Try it: Retype every line of the data below without changing a single character.

Extracted data

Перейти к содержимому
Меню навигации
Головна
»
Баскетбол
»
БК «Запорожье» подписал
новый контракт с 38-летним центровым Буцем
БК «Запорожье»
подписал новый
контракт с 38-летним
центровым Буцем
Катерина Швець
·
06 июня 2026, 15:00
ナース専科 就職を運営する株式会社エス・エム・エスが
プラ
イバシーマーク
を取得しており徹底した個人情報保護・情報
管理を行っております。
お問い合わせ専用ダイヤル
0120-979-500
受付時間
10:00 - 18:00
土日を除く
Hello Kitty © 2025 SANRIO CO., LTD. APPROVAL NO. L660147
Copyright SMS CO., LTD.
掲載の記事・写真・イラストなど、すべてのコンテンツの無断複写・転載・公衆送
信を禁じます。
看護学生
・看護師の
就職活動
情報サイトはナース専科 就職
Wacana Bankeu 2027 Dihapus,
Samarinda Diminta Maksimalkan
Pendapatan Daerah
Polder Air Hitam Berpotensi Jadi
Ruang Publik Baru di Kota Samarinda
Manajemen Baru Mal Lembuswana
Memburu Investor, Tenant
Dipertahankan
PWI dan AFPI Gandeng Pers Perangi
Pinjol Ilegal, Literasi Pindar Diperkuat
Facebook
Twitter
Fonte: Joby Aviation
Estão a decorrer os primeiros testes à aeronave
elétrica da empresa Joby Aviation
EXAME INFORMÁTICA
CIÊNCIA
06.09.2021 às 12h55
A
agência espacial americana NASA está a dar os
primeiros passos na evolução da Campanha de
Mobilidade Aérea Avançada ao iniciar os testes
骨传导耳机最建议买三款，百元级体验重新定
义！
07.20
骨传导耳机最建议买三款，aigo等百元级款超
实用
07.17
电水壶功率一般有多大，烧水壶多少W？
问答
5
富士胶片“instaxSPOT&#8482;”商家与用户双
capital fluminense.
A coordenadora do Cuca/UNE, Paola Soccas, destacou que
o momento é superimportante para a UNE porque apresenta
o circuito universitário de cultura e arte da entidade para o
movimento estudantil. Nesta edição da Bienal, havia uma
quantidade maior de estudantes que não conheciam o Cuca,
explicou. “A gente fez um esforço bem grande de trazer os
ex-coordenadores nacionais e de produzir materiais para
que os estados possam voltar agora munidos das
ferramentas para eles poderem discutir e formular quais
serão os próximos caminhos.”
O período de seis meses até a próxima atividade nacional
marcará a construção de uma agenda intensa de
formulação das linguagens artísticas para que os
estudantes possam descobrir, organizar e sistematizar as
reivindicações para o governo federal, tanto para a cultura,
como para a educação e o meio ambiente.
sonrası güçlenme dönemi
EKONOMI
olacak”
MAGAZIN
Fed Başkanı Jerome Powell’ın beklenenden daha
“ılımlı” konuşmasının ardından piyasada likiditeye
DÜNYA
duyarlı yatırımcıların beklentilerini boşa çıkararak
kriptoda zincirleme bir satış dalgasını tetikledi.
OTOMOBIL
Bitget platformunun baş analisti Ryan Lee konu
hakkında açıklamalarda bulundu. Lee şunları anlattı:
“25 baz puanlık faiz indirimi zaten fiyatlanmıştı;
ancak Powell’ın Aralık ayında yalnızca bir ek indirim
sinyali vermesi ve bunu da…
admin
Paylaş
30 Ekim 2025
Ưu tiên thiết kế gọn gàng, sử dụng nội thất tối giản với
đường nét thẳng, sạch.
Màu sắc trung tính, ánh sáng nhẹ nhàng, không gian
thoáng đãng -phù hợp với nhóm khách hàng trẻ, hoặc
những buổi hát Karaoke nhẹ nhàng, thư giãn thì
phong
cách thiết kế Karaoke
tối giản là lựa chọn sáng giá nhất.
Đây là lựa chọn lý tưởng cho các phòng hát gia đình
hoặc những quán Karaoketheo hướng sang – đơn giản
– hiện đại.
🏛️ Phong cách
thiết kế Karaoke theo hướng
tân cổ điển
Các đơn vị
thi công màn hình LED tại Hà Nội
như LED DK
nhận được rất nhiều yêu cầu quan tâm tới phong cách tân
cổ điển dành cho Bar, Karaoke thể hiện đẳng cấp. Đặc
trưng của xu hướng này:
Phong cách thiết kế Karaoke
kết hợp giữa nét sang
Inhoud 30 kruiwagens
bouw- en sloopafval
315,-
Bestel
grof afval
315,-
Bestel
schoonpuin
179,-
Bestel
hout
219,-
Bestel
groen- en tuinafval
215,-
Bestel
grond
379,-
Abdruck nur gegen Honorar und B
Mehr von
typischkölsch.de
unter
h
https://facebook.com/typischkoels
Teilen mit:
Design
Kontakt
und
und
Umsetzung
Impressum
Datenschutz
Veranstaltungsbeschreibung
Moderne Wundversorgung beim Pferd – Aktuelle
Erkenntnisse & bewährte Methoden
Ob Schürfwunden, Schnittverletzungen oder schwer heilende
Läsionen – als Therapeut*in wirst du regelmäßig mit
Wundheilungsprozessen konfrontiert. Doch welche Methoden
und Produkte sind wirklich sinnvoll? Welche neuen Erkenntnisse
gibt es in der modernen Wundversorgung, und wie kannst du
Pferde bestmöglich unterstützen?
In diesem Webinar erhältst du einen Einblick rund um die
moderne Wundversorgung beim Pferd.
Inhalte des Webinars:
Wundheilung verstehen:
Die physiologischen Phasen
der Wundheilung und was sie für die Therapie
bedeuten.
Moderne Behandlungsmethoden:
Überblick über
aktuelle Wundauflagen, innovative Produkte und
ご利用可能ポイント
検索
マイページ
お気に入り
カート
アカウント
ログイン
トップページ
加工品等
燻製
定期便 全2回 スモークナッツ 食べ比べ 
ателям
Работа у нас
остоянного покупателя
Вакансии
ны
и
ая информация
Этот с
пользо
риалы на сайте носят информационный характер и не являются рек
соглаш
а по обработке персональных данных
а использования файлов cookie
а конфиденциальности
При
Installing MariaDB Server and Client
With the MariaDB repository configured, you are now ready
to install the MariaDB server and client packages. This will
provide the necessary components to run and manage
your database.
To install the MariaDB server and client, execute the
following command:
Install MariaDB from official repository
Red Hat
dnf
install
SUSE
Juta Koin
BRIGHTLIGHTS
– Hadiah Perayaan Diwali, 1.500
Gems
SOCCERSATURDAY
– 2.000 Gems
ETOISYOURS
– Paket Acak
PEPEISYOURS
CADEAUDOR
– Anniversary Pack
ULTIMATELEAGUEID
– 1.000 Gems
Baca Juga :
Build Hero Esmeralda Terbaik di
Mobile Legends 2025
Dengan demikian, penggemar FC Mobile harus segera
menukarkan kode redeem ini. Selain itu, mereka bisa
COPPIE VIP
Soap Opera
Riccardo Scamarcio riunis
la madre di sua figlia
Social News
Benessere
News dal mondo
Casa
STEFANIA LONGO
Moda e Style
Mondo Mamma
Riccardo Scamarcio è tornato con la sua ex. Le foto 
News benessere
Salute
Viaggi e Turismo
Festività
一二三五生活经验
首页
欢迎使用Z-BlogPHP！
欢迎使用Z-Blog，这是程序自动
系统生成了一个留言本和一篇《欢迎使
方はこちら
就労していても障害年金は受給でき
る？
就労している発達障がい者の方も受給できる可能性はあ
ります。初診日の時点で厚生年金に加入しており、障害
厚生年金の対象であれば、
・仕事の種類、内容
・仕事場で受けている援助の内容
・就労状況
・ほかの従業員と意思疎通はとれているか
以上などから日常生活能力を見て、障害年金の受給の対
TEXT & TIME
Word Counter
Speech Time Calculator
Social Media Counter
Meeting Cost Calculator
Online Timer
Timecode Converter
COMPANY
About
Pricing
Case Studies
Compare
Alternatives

Output below:
Перейти к содержимому
Меню навигации
Головна
»
Баскетбол
»
БК «Запорожье» подписал
новый контракт с 38-летним центровым Буцем
БК «Запорожье»
подписал новый
контракт с 38-летним
центровым Буцем
Катерина Швець
·
06 июня 2026, 15:00
ナース専科 就職を運営する株式会社エス・エム・エスが
プラ
イバシーマーク
を取得しており徹底した個人情報保護・情報
管理を行っております。
お問い合わせ専用ダイヤル
0120-979-500
受付時間
10:00 - 18:00
土日を除く
Hello Kitty © 2025 SANRIO CO., LTD. APPROVAL NO. L660147
Copyright SMS CO., LTD.
掲載の記事・写真・イラストなど、すべてのコンテンツの無断複写・転載・公衆送
信を禁じます。
看護学生
・看護師の
就職活動
情報サイトはナース専科 就職
Wacana Bankeu 2027 Dihapus,
Samarinda Diminta Maksimalkan
Pendapatan Daerah
Polder Air Hitam Berpotensi Jadi
Ruang Publik Baru di Kota Samarinda
Manajemen Baru Mal Lembuswana
Memburu Investor, Tenant
Dipertahankan
PWI dan AFPI Gandeng Pers Perangi
Pinjol Ilegal, Literasi Pindar Diperkuat
Facebook
Twitter
Fonte: Joby Aviation
Estão a decorrer os primeiros testes à aeronave
elétrica da empresa Joby Aviation
EXAME INFORMÁTICA
CIÊNCIA
06.09.2021 às 12h55
A
agência espacial americana NASA está a dar os
primeiros passos na evolução da Campanha de
Mobilidade Aérea Avançada ao iniciar os testes
骨传导耳机最建议买三款，百元级体验重新定
义！
07.20
骨传导耳机最建议买三款，aigo等百元级款超
实用
07.17
电水壶功率一般有多大，烧水壶多少W？
问答
5
富士胶片“instaxSPOT&#8482;”商家与用户双
capital fluminense.
A coordenadora do Cuca/UNE, Paola Soccas, destacou que
o momento é superimportante para a UNE porque apresenta
o circuito universitário de cultura e arte da entidade para o
movimento estudantil. Nesta edição da Bienal, havia uma
quantidade maior de estudantes que não conheciam o Cuca,
explicou. “A gente fez um esforço bem grande de trazer os
ex-coordenadores nacionais e de produzir materiais para
que os estados possam voltar agora munidos das
ferramentas para eles poderem discutir e formular quais
serão os próximos caminhos.”
O período de seis meses até a próxima atividade nacional
marcará a construção de uma agenda intensa de
formulação das linguagens artísticas para que os
estudantes possam descobrir, organizar e sistematizar as
reivindicações para o governo federal, tanto para a cultura,
como para a educação e o meio ambiente.
sonrası güçlenme dönemi
EKONOMI
olacak”
MAGAZIN
Fed Başkanı Jerome Powell’ın beklenenden daha
“ılımlı” konuşmasının ardından piyasada likiditeye
DÜNYA
duyarlı yatırımcıların beklentilerini boşa çıkararak
kriptoda zincirleme bir satış dalgasını tetikledi.
OTOMOBIL
Bitget platformunun baş analisti Ryan Lee konu
hakkında açıklamalarda bulundu. Lee şunları anlattı:
“25 baz puanlık faiz indirimi zaten fiyatlanmıştı;
ancak Powell’ın Aralık ayında yalnızca bir ek indirim
sinyali vermesi ve bunu da…
admin
Paylaş
30 Ekim 2025
Ưu tiên thiết kế gọn gàng, sử dụng nội thất tối giản với
đường nét thẳng, sạch.
Màu sắc trung tính, ánh sáng nhẹ nhàng, không gian
thoáng đãng -phù hợp với nhóm khách hàng trẻ, hoặc
những buổi hát Karaoke nhẹ nhàng, thư giãn thì
phong
cách thiết kế Karaoke
tối giản là lựa chọn sáng giá nhất.
Đây là lựa chọn lý tưởng cho các phòng hát gia đình
hoặc những quán Karaoketheo hướng sang – đơn giản
– hiện đại.
🏛️ Phong cách
thiết kế Karaoke theo hướng
tân cổ điển
Các đơn vị
thi công màn hình LED tại Hà Nội
như LED DK
nhận được rất nhiều yêu cầu quan tâm tới phong cách tân
cổ điển dành cho Bar, Karaoke thể hiện đẳng cấp. Đặc
trưng của xu hướng này:
Phong cách thiết kế Karaoke
kết hợp giữa nét sang
Inhoud 30 kruiwagens
bouw- en sloopafval
315,-
Bestel
grof afval
315,-
Bestel
schoonpuin
179,-
Bestel
hout
219,-
Bestel
groen- en tuinafval
215,-
Bestel
grond
379,-
Abdruck nur gegen Honorar und B
Mehr von
typischkölsch.de
unter
h
https://facebook.com/typischkoels
Teilen mit:
Design
Kontakt
und
und
Umsetzung
Impressum
Datenschutz
Veranstaltungsbeschreibung
Moderne Wundversorgung beim Pferd – Aktuelle
Erkenntnisse & bewährte Methoden
Ob Schürfwunden, Schnittverletzungen oder schwer heilende
Läsionen – als Therapeut*in wirst du regelmäßig mit
Wundheilungsprozessen konfrontiert. Doch welche Methoden
und Produkte sind wirklich sinnvoll? Welche neuen Erkenntnisse
gibt es in der modernen Wundversorgung, und wie kannst du
Pferde bestmöglich unterstützen?
In diesem Webinar erhältst du einen Einblick rund um die
moderne Wundversorgung beim Pferd.
Inhalte des Webinars:
Wundheilung verstehen:
Die physiologischen Phasen
der Wundheilung und was sie für die Therapie
bedeuten.
Moderne Behandlungsmethoden:
Überblick über
aktuelle Wundauflagen, innovative Produkte und
ご利用可能ポイント
検索
マイページ
お気に入り
カート
アカウント
ログイン
トップページ
加工品等
燻製
定期便 全2回 スモークナッツ 食べ比べ 
ателям
Работа у нас
остоянного покупателя
Вакансии
ны
и
ая информация
Этот с
пользо
риалы на сайте носят информационный характер и не являются рек
соглаш
а по обработке персональных данных
а использования файлов cookie
а конфиденциальности
При
Installing MariaDB Server and Client
With the MariaDB repository configured, you are now ready
to install the MariaDB server and client packages. This will
provide the necessary components to run and manage
your database.
To install the MariaDB server and client, execute the
following command:
Install MariaDB from official repository
Red Hat
dnf
install
SUSE
Juta Koin
BRIGHTLIGHTS
– Hadiah Perayaan Diwali, 1.500
Gems
SOCCERSATURDAY
– 2.000 Gems
ETOISYOURS
– Paket Acak
PEPEISYOURS
CADEAUDOR
– Anniversary Pack
ULTIMATELEAGUEID
– 1.000 Gems
Baca Juga :
Build Hero Esmeralda Terbaik di
Mobile Legends 2025
Dengan demikian, penggemar FC Mobile harus segera
menukarkan kode redeem ini. Selain itu, mereka bisa
COPPIE VIP
Soap Opera
Riccardo Scamarcio riunis
la madre di sua figlia
Social News
Benessere
News dal mondo
Casa
STEFANIA LONGO
Moda e Style
Mondo Mamma
Riccardo Scamarcio è tornato con la sua ex. Le foto 
News benessere
Salute
Viaggi e Turismo
Festività
一二三五生活经验
首页
欢迎使用Z-BlogPHP！
欢迎使用Z-Blog，这是程序自动
系统生成了一个留言本和一篇《欢迎使
方はこちら
就労していても障害年金は受給でき
る？
就労している発達障がい者の方も受給できる可能性はあ
ります。初診日の時点で厚生年金に加入しており、障害
厚生年金の対象であれば、
・仕事の種類、内容
・仕事場で受けている援助の内容
・就労状況
・ほかの従業員と意思疎通はとれているか
以上などから日常生活能力を見て、障害年金の受給の対
TEXT & TIME
Word Counter
Speech Time Calculator
Social Media Counter
Meeting Cost Calculator
Online Timer
Timecode Converter
COMPANY
About
Pricing
Case Studies
Compare
Alternatives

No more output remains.